Items from a dataset:
_ _ _
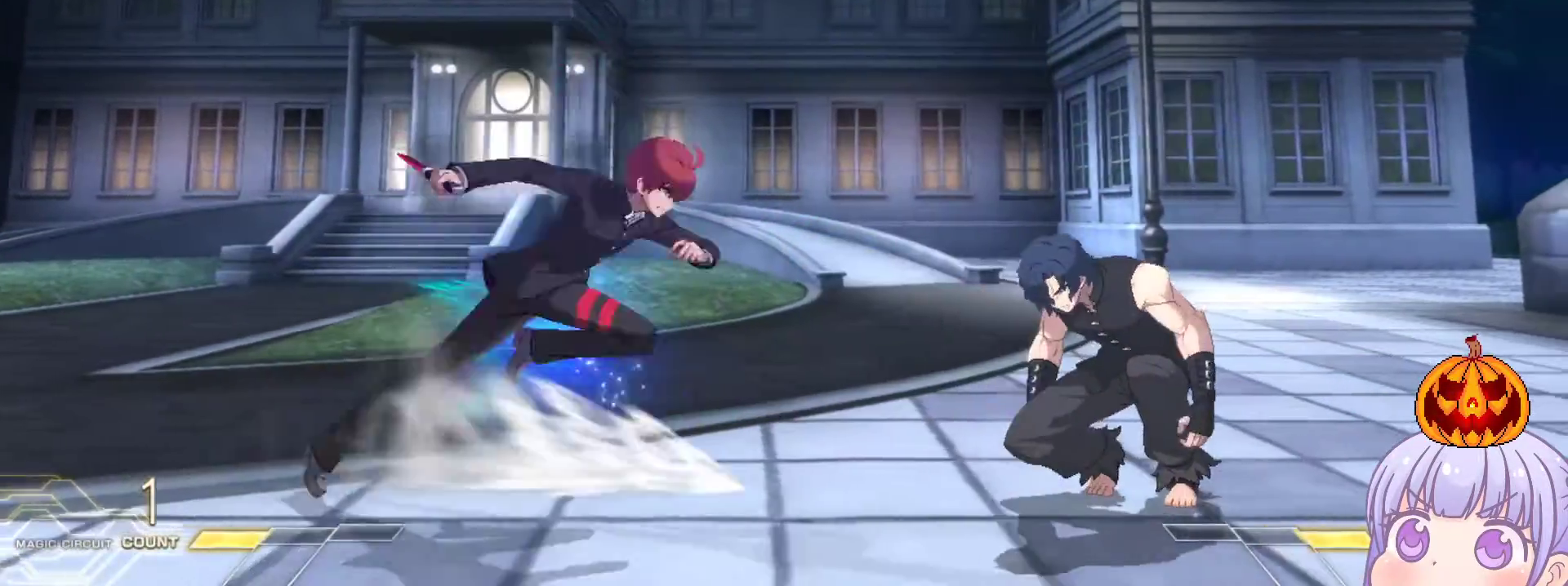
{"buttons": [], "left_stick": "left", "events": [[17, "R1", "down"], [83, "R1", "up"], [100, "left_stick", "center"], [217, "SQUARE", "down"], [300, "SQUARE", "up"], [467, "left_stick", "left"]]}
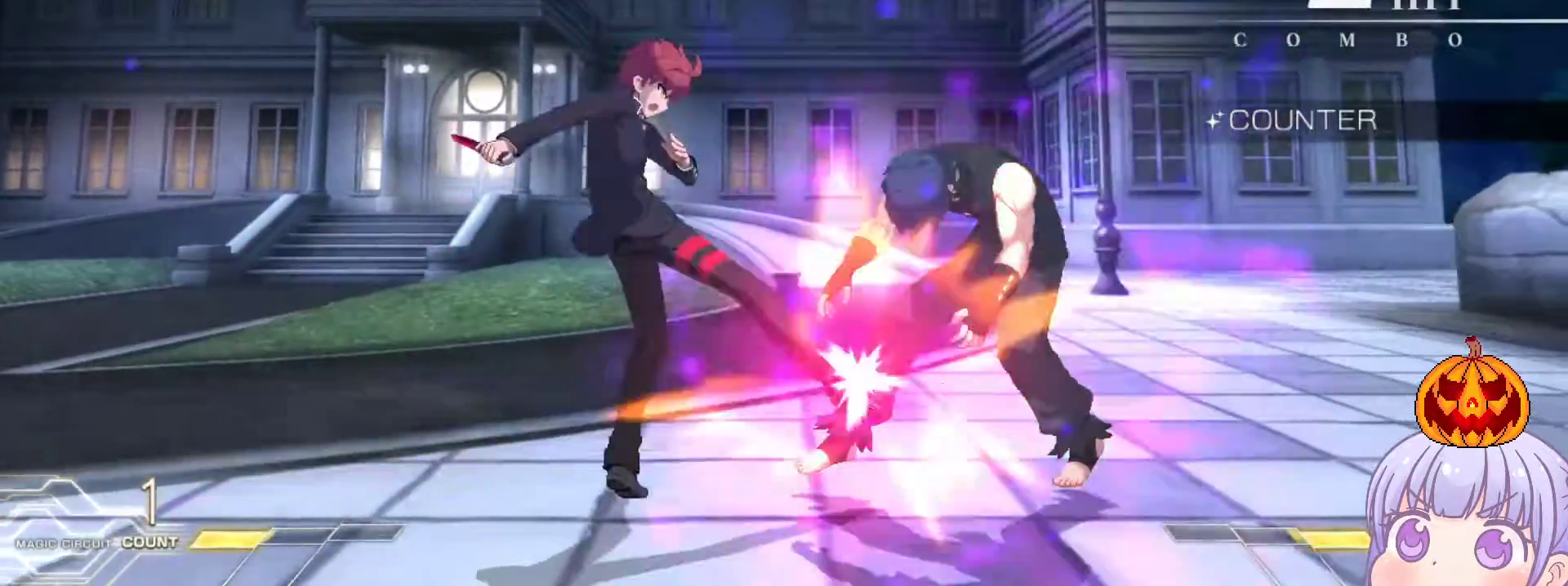
{"buttons": [], "left_stick": "center", "events": [[117, "left_stick", "down"], [167, "R1", "down"], [217, "R1", "up"], [367, "left_stick", "left"], [417, "TRIANGLE", "down"], [450, "TRIANGLE", "up"], [450, "left_stick", "center"]]}
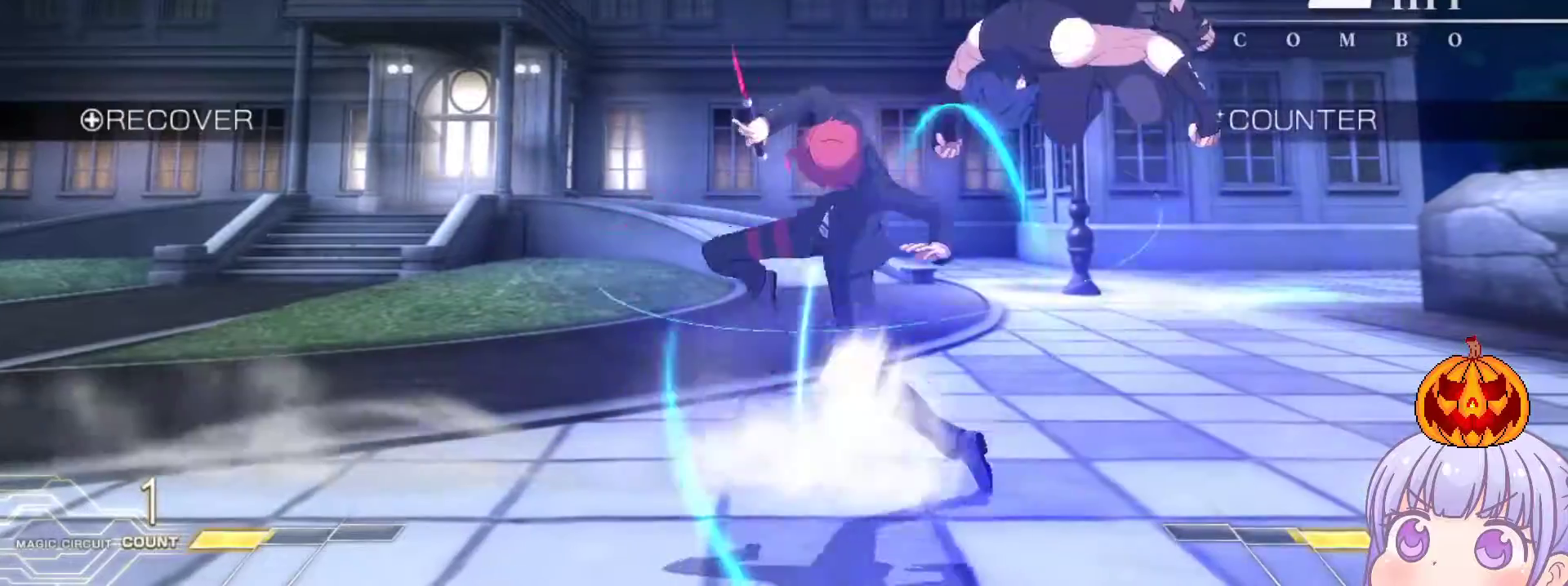
{"buttons": ["SQUARE"], "left_stick": "down-left", "events": [[167, "left_stick", "left"], [300, "left_stick", "down-left"], [500, "SQUARE", "down"]]}
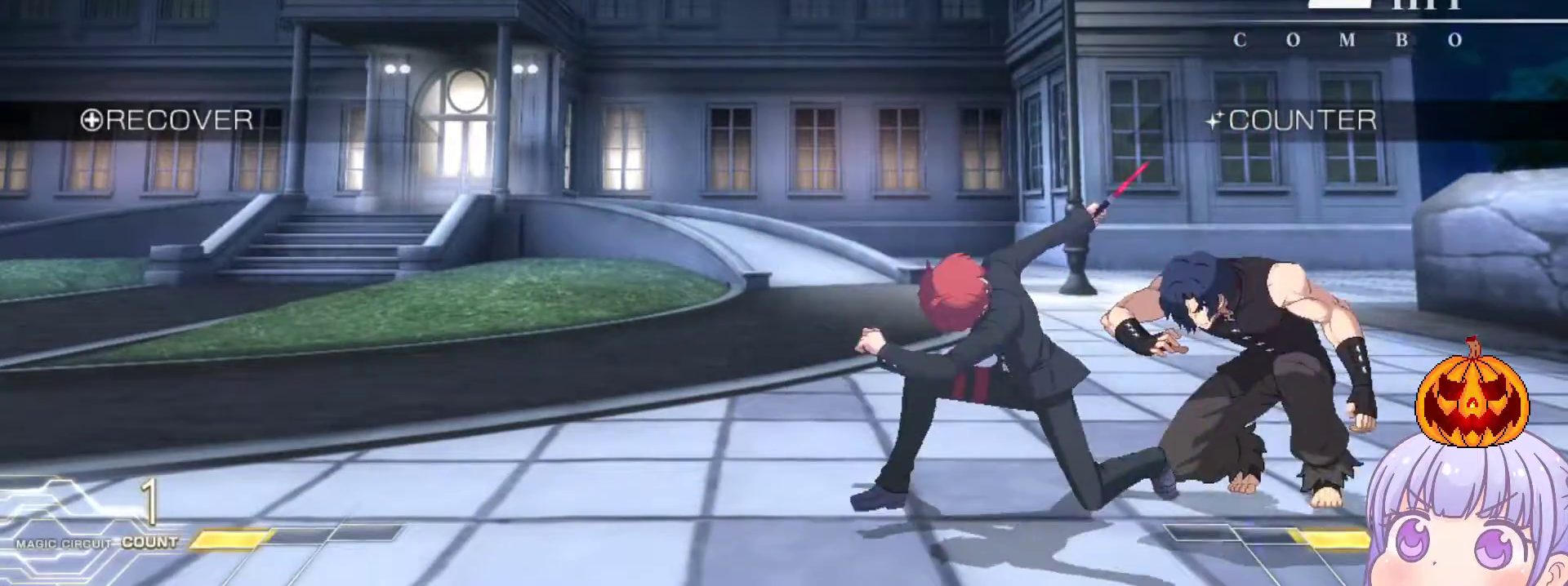
{"buttons": [], "left_stick": "down-left", "events": [[67, "SQUARE", "up"]]}
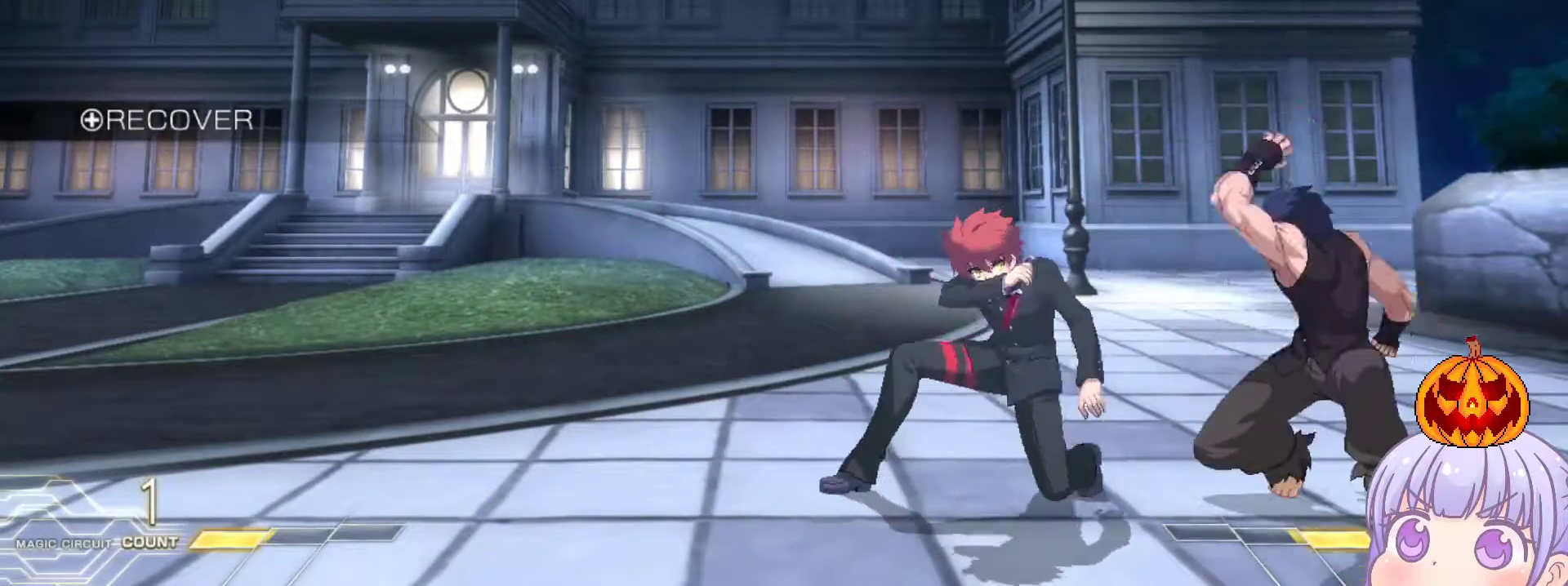
{"buttons": [], "left_stick": "down-left", "events": []}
_ _ _
» Work instruction:
Out of the records above, pull each line containing the word "center".

» Solved problem:
{"buttons": [], "left_stick": "left", "events": [[17, "R1", "down"], [83, "R1", "up"], [100, "left_stick", "center"], [217, "SQUARE", "down"], [300, "SQUARE", "up"], [467, "left_stick", "left"]]}
{"buttons": [], "left_stick": "center", "events": [[117, "left_stick", "down"], [167, "R1", "down"], [217, "R1", "up"], [367, "left_stick", "left"], [417, "TRIANGLE", "down"], [450, "TRIANGLE", "up"], [450, "left_stick", "center"]]}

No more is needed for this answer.